Thanks @alex-s-gardner but not quite there yet, I’m probably missing something. The files opened in ArcGIS without coordinates again, I might have to dig some more. I do like that with GeoDatFrames.jl I get the DF automatically and can do the manipulations with the same syntax.

@alejandromerchan the problem is that .shp files do not require CRS information in their original specification. Later on, people started to include .prj files alongside the .shp, which include a CRS string.

Currently, Shapefile.jl assumes that this string is a ESRI WKT1 string when it encounters a .prj file (even though that is not necessarily the case), and it is probably not writing the .prj file in the write function for some reason?

I suggest that you open an issue in Shapefile.jl if that is the case.

It might, but this also seems pretty simple (I renamed the shape file to make the commands shorter)

using GMT

D = gmtread("Statewide_CA_PLSS_NAD83AlbersCA_20240718.shp.zip");
D2 = filter(D, SECTION=["OE", "TA", "EA"]);
gmtwrite("OETAEA.shp", D2)
viz(D2, name="OEATEA.png")

This works for me:

using Shapefile
using Downloads: download
using GeoDataFrames
using ArchGDAL
using DataFrames

#https://juliageo.org/GeometryOps.jl/dev/tutorials/creating_geometry

# paths 2 files 
url = "https://calpip.cdpr.ca.gov/content/groundwater/shapefiles/Statewide_CA_PLSS_NAD83AlbersCA_20240718.zip"
local_zip = "/Users/gardnera/Downloads/junk.zip";

path2shp = "/Users/gardnera/Downloads/junk/Statewide_CA_PLSS_NAD83AlbersCA_20240718.shp"
path2shp_new = replace(path2shp, ".shp" => "_new.shp")

# download and unzip
download(url, local_zip)
run(`unzip $local_zip`)

df = GeoDataFrames.read(path2shp)
df = subset!(df, "SECTION" => ByRow(x -> x ∉ ["EA", "OE", "TA"]));

# there is one geometry that does not match the others
same_geometry_index = typeof(df.geometry[1]) .== typeof.(df.geometry)
Shapefile.write(path2shp_new , df[same_geometry_index,:];force=true)

1 Like

@joa-quim GMT is a great option as well.

That’s right: subset shp while preserve proj · Issue #116 · JuliaGeo/Shapefile.jl (github.com)

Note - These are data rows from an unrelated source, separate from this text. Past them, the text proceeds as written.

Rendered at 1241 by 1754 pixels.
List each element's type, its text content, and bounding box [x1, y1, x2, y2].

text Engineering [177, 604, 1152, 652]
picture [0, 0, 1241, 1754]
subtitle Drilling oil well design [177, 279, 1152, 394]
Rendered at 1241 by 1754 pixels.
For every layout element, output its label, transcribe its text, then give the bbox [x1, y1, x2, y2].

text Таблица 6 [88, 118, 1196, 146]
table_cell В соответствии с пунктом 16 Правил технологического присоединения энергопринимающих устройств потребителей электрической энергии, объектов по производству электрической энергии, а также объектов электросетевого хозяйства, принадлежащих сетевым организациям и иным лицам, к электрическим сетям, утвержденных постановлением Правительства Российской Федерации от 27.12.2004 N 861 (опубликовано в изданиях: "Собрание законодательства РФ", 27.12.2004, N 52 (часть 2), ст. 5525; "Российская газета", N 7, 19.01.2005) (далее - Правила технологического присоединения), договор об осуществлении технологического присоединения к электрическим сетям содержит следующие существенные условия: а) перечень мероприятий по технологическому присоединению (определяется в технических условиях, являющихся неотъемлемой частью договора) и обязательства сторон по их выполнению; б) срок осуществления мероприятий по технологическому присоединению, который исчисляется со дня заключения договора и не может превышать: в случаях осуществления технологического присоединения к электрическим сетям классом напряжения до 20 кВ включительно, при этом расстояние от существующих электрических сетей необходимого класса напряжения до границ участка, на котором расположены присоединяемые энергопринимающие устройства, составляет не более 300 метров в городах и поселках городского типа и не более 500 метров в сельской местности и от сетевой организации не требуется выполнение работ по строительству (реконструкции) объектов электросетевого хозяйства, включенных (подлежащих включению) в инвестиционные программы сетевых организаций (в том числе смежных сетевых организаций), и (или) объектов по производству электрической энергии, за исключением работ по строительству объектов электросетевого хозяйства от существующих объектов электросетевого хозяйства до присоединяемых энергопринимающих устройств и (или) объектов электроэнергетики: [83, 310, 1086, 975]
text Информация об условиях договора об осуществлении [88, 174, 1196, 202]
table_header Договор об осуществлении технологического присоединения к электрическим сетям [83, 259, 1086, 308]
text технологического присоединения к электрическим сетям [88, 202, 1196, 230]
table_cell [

You could keep it manually using GeoInterface.crs(handle), and then supply it to the Shapefile writer manually when writing out again.

Thanks. I think I missed understanding that the OP wanted those NOT in ["OE", "TA", "EA"]. I don’t have that implemented in GMT.jl, but it should not be difficult to do.

Yes, @juliohm, the problem is somewhere there. I took the original .prj file, renamed it, moved it to the folder with my modified .shp file and it all worked. I’ll file an issue with Shapefile.jl.

1 Like

@visr how would this work? I can’t seem to extract the crs from the shapefile.

Done in master.

1 Like

We should probably embed the crs in all the Shapefile.jl geometry objects so it can’t get lost.

Not difficult to do.

The other discussed alternative is DataAPI.metadata returning the crs fir a DataFrame. But it won’t work for e.g. a NamedTuple table, so embedding the crs in Polygon and other geoms is probably the best option.

If DataFrames’ table materializer preserves metadata then we may just want to hook Shapefile.Table up to DataAPI for a quick fix…

Its not very hard tecnically, but its a commitment to updating the ecosystem to handle the metadata.

We would need to document the metadata names in the GeoInterface.jl docs and implement checking them everywhere.